--- Records provided ---

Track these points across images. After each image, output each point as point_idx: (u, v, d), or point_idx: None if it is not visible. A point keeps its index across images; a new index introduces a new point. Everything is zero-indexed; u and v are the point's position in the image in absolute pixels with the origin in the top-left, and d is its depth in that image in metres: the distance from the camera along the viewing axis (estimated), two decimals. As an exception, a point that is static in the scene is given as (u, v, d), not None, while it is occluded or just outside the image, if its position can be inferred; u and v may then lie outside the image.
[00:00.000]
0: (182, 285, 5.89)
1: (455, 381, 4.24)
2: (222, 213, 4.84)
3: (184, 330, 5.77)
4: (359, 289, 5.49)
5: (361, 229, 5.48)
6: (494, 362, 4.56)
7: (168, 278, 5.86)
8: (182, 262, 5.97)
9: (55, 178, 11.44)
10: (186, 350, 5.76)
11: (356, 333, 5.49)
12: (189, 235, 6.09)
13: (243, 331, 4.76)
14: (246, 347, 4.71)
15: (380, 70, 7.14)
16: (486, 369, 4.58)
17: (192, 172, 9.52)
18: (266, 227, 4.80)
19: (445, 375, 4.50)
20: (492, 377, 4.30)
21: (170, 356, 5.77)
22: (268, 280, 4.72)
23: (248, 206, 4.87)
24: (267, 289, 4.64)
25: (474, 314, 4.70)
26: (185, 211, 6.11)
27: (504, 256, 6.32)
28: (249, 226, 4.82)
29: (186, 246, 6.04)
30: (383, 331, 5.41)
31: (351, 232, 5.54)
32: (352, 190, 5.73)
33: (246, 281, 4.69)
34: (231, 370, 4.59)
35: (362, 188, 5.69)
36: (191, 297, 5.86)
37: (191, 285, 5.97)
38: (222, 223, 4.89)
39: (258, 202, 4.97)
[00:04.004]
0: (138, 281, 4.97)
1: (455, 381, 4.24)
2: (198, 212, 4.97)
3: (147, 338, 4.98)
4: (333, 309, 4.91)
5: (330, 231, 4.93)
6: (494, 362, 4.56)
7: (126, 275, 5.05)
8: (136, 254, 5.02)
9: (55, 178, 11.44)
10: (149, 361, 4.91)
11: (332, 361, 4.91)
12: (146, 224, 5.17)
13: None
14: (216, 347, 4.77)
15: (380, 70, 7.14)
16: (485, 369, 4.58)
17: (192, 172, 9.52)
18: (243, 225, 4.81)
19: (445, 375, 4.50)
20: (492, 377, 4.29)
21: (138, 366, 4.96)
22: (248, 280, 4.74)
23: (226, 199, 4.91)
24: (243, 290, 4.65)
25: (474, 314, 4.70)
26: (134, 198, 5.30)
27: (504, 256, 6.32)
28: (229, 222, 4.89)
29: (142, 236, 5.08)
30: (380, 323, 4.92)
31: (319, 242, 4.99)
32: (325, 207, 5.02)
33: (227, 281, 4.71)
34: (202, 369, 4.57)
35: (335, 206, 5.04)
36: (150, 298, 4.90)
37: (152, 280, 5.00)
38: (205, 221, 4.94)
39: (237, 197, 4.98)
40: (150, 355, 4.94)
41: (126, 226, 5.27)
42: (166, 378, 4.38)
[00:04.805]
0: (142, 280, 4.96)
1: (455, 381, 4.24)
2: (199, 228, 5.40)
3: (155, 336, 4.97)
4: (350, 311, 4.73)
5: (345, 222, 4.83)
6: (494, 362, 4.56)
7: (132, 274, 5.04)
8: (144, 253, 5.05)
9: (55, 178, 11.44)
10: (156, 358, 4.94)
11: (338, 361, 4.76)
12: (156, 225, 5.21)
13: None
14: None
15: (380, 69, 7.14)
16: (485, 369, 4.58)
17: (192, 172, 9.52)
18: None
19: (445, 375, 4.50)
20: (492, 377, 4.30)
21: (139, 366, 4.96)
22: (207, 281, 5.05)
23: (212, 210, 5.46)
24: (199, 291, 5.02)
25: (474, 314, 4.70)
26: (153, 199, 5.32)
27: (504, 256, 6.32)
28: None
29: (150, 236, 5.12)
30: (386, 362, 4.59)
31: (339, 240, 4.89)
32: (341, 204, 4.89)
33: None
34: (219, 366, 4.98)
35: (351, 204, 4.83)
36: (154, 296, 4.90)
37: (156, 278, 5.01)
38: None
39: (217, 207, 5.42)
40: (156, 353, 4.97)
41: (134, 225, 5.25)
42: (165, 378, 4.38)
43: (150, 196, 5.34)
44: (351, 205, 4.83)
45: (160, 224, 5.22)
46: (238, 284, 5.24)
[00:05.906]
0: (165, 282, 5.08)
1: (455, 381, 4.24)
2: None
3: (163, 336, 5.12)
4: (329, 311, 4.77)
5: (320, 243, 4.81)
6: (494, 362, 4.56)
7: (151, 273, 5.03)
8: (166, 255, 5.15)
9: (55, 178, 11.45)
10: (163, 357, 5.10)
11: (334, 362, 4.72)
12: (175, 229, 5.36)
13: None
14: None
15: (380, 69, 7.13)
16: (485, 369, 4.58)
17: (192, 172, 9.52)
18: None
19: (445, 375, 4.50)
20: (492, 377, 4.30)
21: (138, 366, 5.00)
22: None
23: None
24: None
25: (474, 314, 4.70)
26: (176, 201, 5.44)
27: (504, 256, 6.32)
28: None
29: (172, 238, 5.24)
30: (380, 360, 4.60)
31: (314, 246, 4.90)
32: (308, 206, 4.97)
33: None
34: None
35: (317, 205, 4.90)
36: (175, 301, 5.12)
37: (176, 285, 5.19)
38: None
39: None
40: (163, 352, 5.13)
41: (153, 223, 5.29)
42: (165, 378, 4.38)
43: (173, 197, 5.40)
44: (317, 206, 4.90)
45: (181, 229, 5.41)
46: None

---

— What you should do —
Your answer should consist of every record, printed exactly as given.

— Task output —
Track these points across images. After each image, output each point as point_idx: (u, v, d), or point_idx: None if it is not visible. A point keeps its index across images; a new index introduces a new point. Everything is zero-indexed; u and v are the point's position in the image in absolute pixels with the origin in the top-left, and d is its depth in that image in metres: the distance from the camera along the viewing axis (estimated), two decimals. As an exception, a point that is static in the scene is given as (u, v, d), not None, while it is occluded or just outside the image, if its position can be inferred; u and v may then lie outside the image.
[00:00.000]
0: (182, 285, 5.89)
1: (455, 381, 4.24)
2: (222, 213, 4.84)
3: (184, 330, 5.77)
4: (359, 289, 5.49)
5: (361, 229, 5.48)
6: (494, 362, 4.56)
7: (168, 278, 5.86)
8: (182, 262, 5.97)
9: (55, 178, 11.44)
10: (186, 350, 5.76)
11: (356, 333, 5.49)
12: (189, 235, 6.09)
13: (243, 331, 4.76)
14: (246, 347, 4.71)
15: (380, 70, 7.14)
16: (486, 369, 4.58)
17: (192, 172, 9.52)
18: (266, 227, 4.80)
19: (445, 375, 4.50)
20: (492, 377, 4.30)
21: (170, 356, 5.77)
22: (268, 280, 4.72)
23: (248, 206, 4.87)
24: (267, 289, 4.64)
25: (474, 314, 4.70)
26: (185, 211, 6.11)
27: (504, 256, 6.32)
28: (249, 226, 4.82)
29: (186, 246, 6.04)
30: (383, 331, 5.41)
31: (351, 232, 5.54)
32: (352, 190, 5.73)
33: (246, 281, 4.69)
34: (231, 370, 4.59)
35: (362, 188, 5.69)
36: (191, 297, 5.86)
37: (191, 285, 5.97)
38: (222, 223, 4.89)
39: (258, 202, 4.97)
[00:04.004]
0: (138, 281, 4.97)
1: (455, 381, 4.24)
2: (198, 212, 4.97)
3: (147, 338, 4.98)
4: (333, 309, 4.91)
5: (330, 231, 4.93)
6: (494, 362, 4.56)
7: (126, 275, 5.05)
8: (136, 254, 5.02)
9: (55, 178, 11.44)
10: (149, 361, 4.91)
11: (332, 361, 4.91)
12: (146, 224, 5.17)
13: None
14: (216, 347, 4.77)
15: (380, 70, 7.14)
16: (485, 369, 4.58)
17: (192, 172, 9.52)
18: (243, 225, 4.81)
19: (445, 375, 4.50)
20: (492, 377, 4.29)
21: (138, 366, 4.96)
22: (248, 280, 4.74)
23: (226, 199, 4.91)
24: (243, 290, 4.65)
25: (474, 314, 4.70)
26: (134, 198, 5.30)
27: (504, 256, 6.32)
28: (229, 222, 4.89)
29: (142, 236, 5.08)
30: (380, 323, 4.92)
31: (319, 242, 4.99)
32: (325, 207, 5.02)
33: (227, 281, 4.71)
34: (202, 369, 4.57)
35: (335, 206, 5.04)
36: (150, 298, 4.90)
37: (152, 280, 5.00)
38: (205, 221, 4.94)
39: (237, 197, 4.98)
40: (150, 355, 4.94)
41: (126, 226, 5.27)
42: (166, 378, 4.38)
[00:04.805]
0: (142, 280, 4.96)
1: (455, 381, 4.24)
2: (199, 228, 5.40)
3: (155, 336, 4.97)
4: (350, 311, 4.73)
5: (345, 222, 4.83)
6: (494, 362, 4.56)
7: (132, 274, 5.04)
8: (144, 253, 5.05)
9: (55, 178, 11.44)
10: (156, 358, 4.94)
11: (338, 361, 4.76)
12: (156, 225, 5.21)
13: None
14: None
15: (380, 69, 7.14)
16: (485, 369, 4.58)
17: (192, 172, 9.52)
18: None
19: (445, 375, 4.50)
20: (492, 377, 4.30)
21: (139, 366, 4.96)
22: (207, 281, 5.05)
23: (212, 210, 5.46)
24: (199, 291, 5.02)
25: (474, 314, 4.70)
26: (153, 199, 5.32)
27: (504, 256, 6.32)
28: None
29: (150, 236, 5.12)
30: (386, 362, 4.59)
31: (339, 240, 4.89)
32: (341, 204, 4.89)
33: None
34: (219, 366, 4.98)
35: (351, 204, 4.83)
36: (154, 296, 4.90)
37: (156, 278, 5.01)
38: None
39: (217, 207, 5.42)
40: (156, 353, 4.97)
41: (134, 225, 5.25)
42: (165, 378, 4.38)
43: (150, 196, 5.34)
44: (351, 205, 4.83)
45: (160, 224, 5.22)
46: (238, 284, 5.24)
[00:05.906]
0: (165, 282, 5.08)
1: (455, 381, 4.24)
2: None
3: (163, 336, 5.12)
4: (329, 311, 4.77)
5: (320, 243, 4.81)
6: (494, 362, 4.56)
7: (151, 273, 5.03)
8: (166, 255, 5.15)
9: (55, 178, 11.45)
10: (163, 357, 5.10)
11: (334, 362, 4.72)
12: (175, 229, 5.36)
13: None
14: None
15: (380, 69, 7.13)
16: (485, 369, 4.58)
17: (192, 172, 9.52)
18: None
19: (445, 375, 4.50)
20: (492, 377, 4.30)
21: (138, 366, 5.00)
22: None
23: None
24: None
25: (474, 314, 4.70)
26: (176, 201, 5.44)
27: (504, 256, 6.32)
28: None
29: (172, 238, 5.24)
30: (380, 360, 4.60)
31: (314, 246, 4.90)
32: (308, 206, 4.97)
33: None
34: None
35: (317, 205, 4.90)
36: (175, 301, 5.12)
37: (176, 285, 5.19)
38: None
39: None
40: (163, 352, 5.13)
41: (153, 223, 5.29)
42: (165, 378, 4.38)
43: (173, 197, 5.40)
44: (317, 206, 4.90)
45: (181, 229, 5.41)
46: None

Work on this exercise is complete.